When we have a first playable version, with beginning, middle and end, we send our sketch map to the cartographer, Mike Schley, who does his magic. And then we do a second writing pass, layering in more content for all the interesting features Mike has drawn in the gaps between what we specified. That second pass is vital for tying the visual layer and the story layer together.
Then we do a lot more testing, playing, and talking, to try and wring everything we can out of the game. We can always tell when a game is done: it’s the point when you’re so familiar with every aspect of it that all of the joy is dead to you. That’s when we ship it; any earlier and it would be unfinished, and any later, and we’d start removing things we shouldn’t.
The game is a mixture of an interactive script, written using our ink engine, and mechanics like the combat, dice and spellcasting built the old-fashioned way, in code. But the lines are sometimes blurry – for instance, the time-beacon mechanic in Part 3 allows player to mix the map between two different time-periods, and then the story script adapts itself on the fly to whatever the player has done.
Creating essentially open world interactive fiction games and being successful does sound like something nobody really expected a few years ago; yet you did it. Did you surprise yourselves?

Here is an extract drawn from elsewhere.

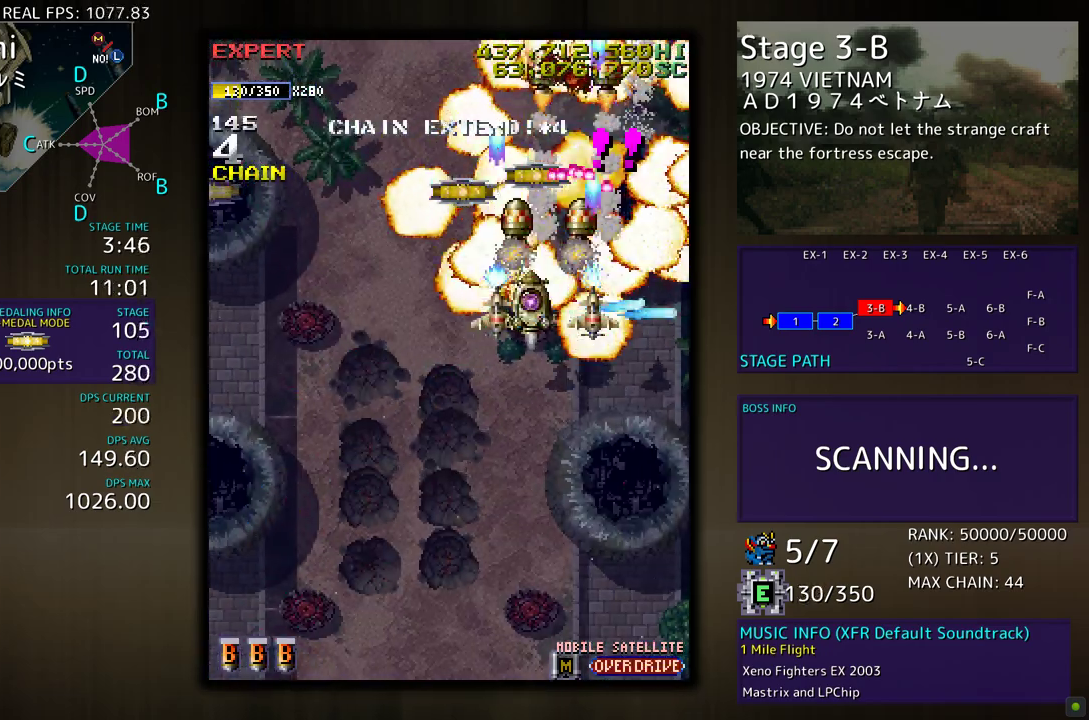
{"buttons": [], "events": [[50, "DPAD_DOWN", "up"], [117, "DPAD_DOWN", "down"], [133, "DPAD_LEFT", "down"], [150, "DPAD_DOWN", "up"], [217, "DPAD_LEFT", "up"], [383, "DPAD_LEFT", "down"], [450, "DPAD_LEFT", "up"]]}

It’s been a slow process of development, from games-like-books, to games-on-maps, to games-in-open-worlds. Each new project has felt just a little shy of impossible, but each has been building on what we’ve done before. We quite like solving difficult problems, but I suppose we’ve usually believed they can be solved.
That said, it still seems remarkable that Sorcery! 3 works; there’s some really complex procedural writing going on under the hood in that one.
Being successful was a surprise. We thought what we made would be good; but we weren’t sure anyone would notice!
What does the future hold?
The end of the Sorcery! epic is our focus for the moment; it’s a bitter-sweet feeling to be coming to the end of the series after nearly 1.5 million words. But we’re also into pre-production on our next project, which is the first to be built in our revamped scripting engine. That’s going to be a really exciting project, but it’s already proving to be something of a head-scratcher!